The O’Briens is the post-diaspora saga of an Irish family in Canada. After a brief scene-setting introduction, we follow the trajectory of Joe, the eldest boy, as his stepfather torments the family, his mother dies and he takes charge of dispersing the younger children into safe havens. Two young sisters go to a cloistered convent. The little brother who wanted to become a priest goes to a Jesuit seminary and Fordham University in New York. Second brother heads for family in Chicago and Joe sets out to build the railroad and make his fortune.
Peter Behrens holds fifty years of the family’s peregrinations up to the light. Joe meets his match in Iseult, a young woman searching for a new start in Venice, California. Their lyrical courtship—attentive to the space between the words—results in a marriage that survives tragedy, the acquisition of great wealth, two devastating wars, the exposure of their personal faultlines, the forgiveness and accommodation of an enduring commitment.

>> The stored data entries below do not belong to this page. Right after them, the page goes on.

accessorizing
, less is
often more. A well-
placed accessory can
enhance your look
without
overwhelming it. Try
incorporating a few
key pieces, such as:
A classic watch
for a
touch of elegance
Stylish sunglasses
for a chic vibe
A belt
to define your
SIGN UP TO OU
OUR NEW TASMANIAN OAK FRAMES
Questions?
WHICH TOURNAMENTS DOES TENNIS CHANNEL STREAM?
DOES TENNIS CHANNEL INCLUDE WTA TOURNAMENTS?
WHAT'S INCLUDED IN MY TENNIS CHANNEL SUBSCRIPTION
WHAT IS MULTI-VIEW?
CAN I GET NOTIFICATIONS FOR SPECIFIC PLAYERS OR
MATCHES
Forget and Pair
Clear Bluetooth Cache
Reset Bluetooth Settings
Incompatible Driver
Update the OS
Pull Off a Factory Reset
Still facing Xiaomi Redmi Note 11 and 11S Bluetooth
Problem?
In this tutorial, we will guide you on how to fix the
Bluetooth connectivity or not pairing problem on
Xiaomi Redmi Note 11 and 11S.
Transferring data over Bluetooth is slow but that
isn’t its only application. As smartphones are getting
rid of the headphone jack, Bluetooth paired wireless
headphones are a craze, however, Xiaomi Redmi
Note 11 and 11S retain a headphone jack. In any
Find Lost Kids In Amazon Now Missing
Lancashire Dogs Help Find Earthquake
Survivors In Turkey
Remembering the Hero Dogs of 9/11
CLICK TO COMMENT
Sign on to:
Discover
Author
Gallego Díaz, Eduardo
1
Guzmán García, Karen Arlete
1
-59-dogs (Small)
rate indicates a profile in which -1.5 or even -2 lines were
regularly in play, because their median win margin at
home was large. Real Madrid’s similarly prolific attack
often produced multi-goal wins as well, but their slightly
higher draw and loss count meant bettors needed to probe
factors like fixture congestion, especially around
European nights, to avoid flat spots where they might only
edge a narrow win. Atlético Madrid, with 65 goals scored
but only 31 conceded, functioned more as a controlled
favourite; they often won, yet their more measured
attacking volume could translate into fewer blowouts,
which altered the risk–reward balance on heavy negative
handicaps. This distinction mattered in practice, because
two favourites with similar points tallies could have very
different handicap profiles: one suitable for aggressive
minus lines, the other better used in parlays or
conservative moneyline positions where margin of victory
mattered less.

The story tracks what happens to each of the siblings and to their children and children’s children. It is both epic and intimately emotional. There are passages of pure beauty as Behrens describes interior and exterior landscapes. The events of their lives are captured with such verisimilitude that they seem real, and evoke real responses. Most unusually, you can empathize with all the characters, as they experience loss, disappointment, wonder, infatuation, passion, rage, exultation and the restless anxiety that precedes, and sometimes precipitates, change.
I’m not a huge fan of family sagas but I was impressed with this one. The O’Briens are very human, recognizable, loyal, even admirable. They are each searching for meaning, trying to see with clear eyes, intending not to hurt each other. Some of the time they succeed, and you want them to. It was a worthwhile read, a reflection of the terrible mistakes and small graces that tear every family apart–and bind them together.